Los cazadores chismorrean.
Los titanes comparten información crucial para la misión.
Los hechiceros reflexionan sobre si la primera vida de Albios fue antes o después de su resurrección en la Luz. ¿Tuvo cinco vidas o seis? ¿Fue además insomne, lo que haría un total de siete? ¿Era exo, con un contador infinito antes de renacer en la Luz? ¿Qué papel jugó su Espectro en sus vidas y sus muertes? ¿Y el del Ahamkara al que se enfrentó? Estas son las preguntas que se oyen en voz baja en las salas de estudio de la Torre y en voz alta en los campos de prácticas.
Los cazadores hablan sobre las reliquias de sus vidas. ¿Dónde está ahora su farol? ¿En Ío, con su monumento? ¿En el fondo de un pantano de Venus? ¿Protegido en un cofre del tesoro? Al menos seis cazadores afirman conocer la ubicación del farol. Los conocidos de Albios que siguen con vida no confirman ninguna de estas ubicaciones.

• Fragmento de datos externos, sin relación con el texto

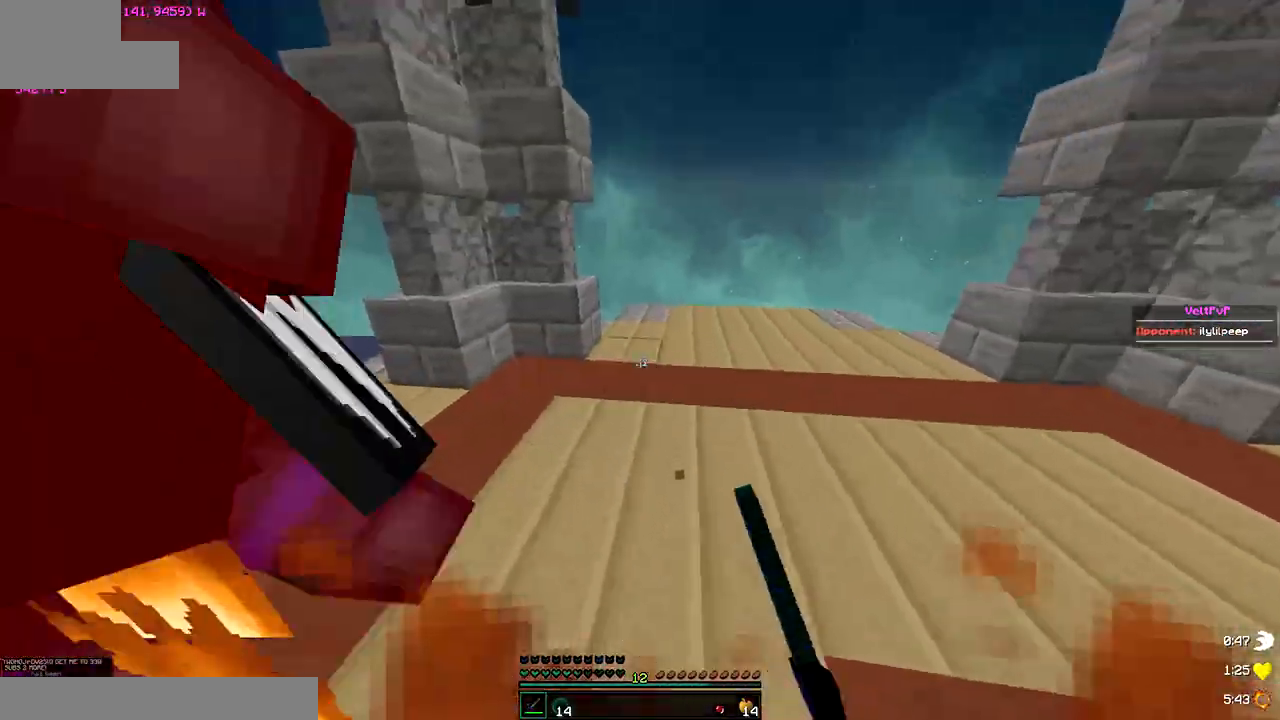
{"keys": ["right", "up"], "events": [[100, "right", "down"], [167, "up", "up"], [400, "up", "down"]]}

Los titanes honran su pérdida como cualquier otra debilitación de la Luz. Pero, para aquellos que recuerdan la Gran Caza, sus vidas son una advertencia. ¿Hizo Albios un trato imprudente? ¿Un dragón de los deseos se comió su Luz? ¿Sigue vivo ese Ahamkara, devorando portaluces? Son preguntas que Albios y su Espectro ya no pueden responder.
Quienes portan el signo del farol lo hacen en honor a un hechicero cuyas vidas cambiaron la Luz. Y como recordatorio permanente de la vigilancia que deben mantener.